ANTONIO GASCÓ, CRONISTA OFICIAL DE CASTELLÓ
En 1620 fallece el patricio castellonense Baltasar Peris y manda en su testamento que la mitad de su fortuna se invierta en ayudas al hospital de la villa y en mejorar las construcciones de las iglesias de Fadrell, San Agustín y en particular la ermita del Lledó, dado el fervor creciente que el pueblo tenía por la imagen que ya la tradición había asentado como hallada por Perot de Granyana. Prueba de esa devoción es que en 1626 por primera vez es traída procesionalmente la Virgen a la ciudad para impetrar la lluvia en tiempos de sequía.
El Ayuntamiento era patrono y responsable del templo desde el medievo. Pero, por providencia episcopal de 1605, refrendada por la audiencia de Valencia en 1643 y casi medio siglo más tarde sancionada, de forma definitiva, por fray Severo Tomás Auther, obispo de Tortosa, se reconoce la libertad de la que habían gozado los jurados de la villa de Castelló de elegir prior para el ermitorio.
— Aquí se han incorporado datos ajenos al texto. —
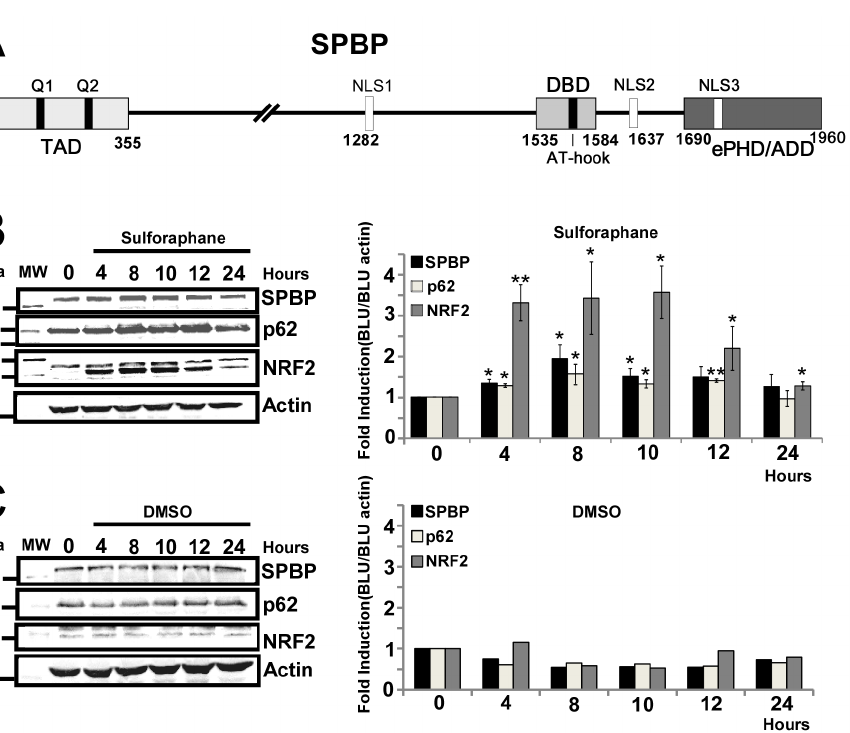
Figure 1. Sulforaphane enhances SPBP expression. ( A ) Schematic representation of the domain structure of human SPBP. TAD: trans- activation domain, DBD: DNA binding domain, NLS: Nuclear Localisation Signal, ePHD/ADD: extended PHD/ADD domain, Q1/Q2: Glutamine rich stretches. Numbers below indicate amino acid positions. ( B ) NRF2, SPBP and p62 display similar induction upon sulforaphane treatment. HeLa cells were exposed to 20 m M sulforaphane and cell extracts harvested for the indicated time points. Equivalent aliquots from the extracts were subjected to SDS-PAGE and western blot using specific anti-SPBP antibody, anti-p62 antibody, anti-NRF2 antibody or anti-actin as indicated. Fold induction calculated and correlated to actin in three independent experiments with standard deviations are shown to the right (**p , 0.01, *p , 0.05). ( C ) Control experiment showing that DMSO alone does not induce any changes in NRF2, SPBP or p62 expression levels. Equivalent aliquots of HeLa cell extracts exposed to DMSO and harvested for the indicated time points were subjected to SDS-PAGE and western blot using specific anti-SPBP antibody, anti- p62 antibody, anti-NRF2 antibody or anti-actin antibody as indicated. Fold induction calculated and correlated to actin are shown to the right.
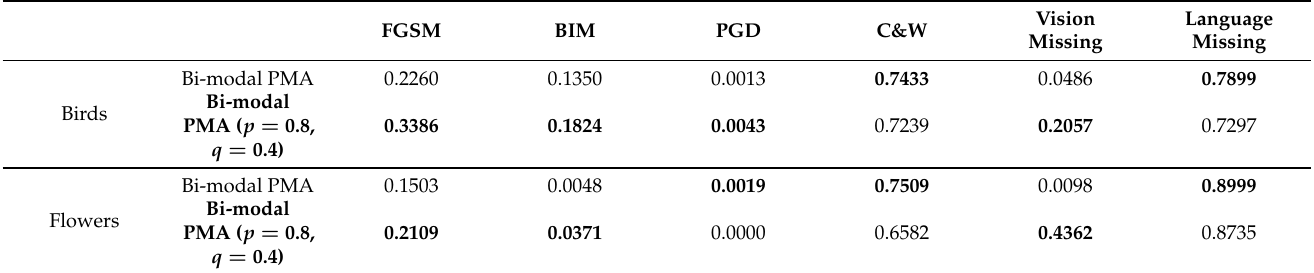
Table 4. Comparison of the accuracy of the Bi-modal PMA method trained by the random modality deactivation method.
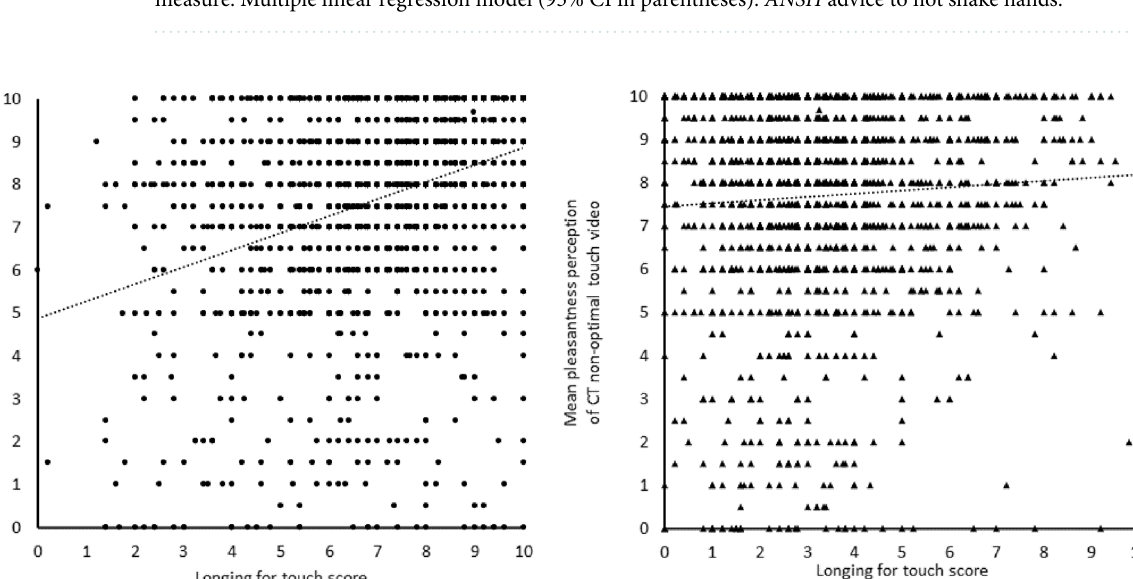
Table 4. Regression coefficients with perceived pleasantness of CT-optimal touch observation as outcome measure. Multiple linear regression model (95% CI in parentheses). ANSH advice to not shake hands.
En uso de sus atribuciones, el consistorio acudió al arquitecto Juan Ibáñez, que en 1655 estaba edificando el bello claustro del convento de dominicos, para llevar a cabo trabajos de mejora en el templo. El arquitecto derribó en 1659 la ermita huertana, sustituyendo la crujía por una única nave abovedada de mayor amplitud, rematada por un más amplio crucero, cubierto con una cúpula de 24 palmos, asentada sobre pechinas. El presbiterio, con ábside plano, cerraba la nave y detrás se ubicaba la sacristía, siguiendo el modelo de la iglesia del convento de clarisas. El archivo municipal conserva las capitulaciones y planos de Ibáñez, lo que permite hacernos una idea de las particularidades de la construcción, que desapareció con la ampliación del ermitorio un siglo más tarde.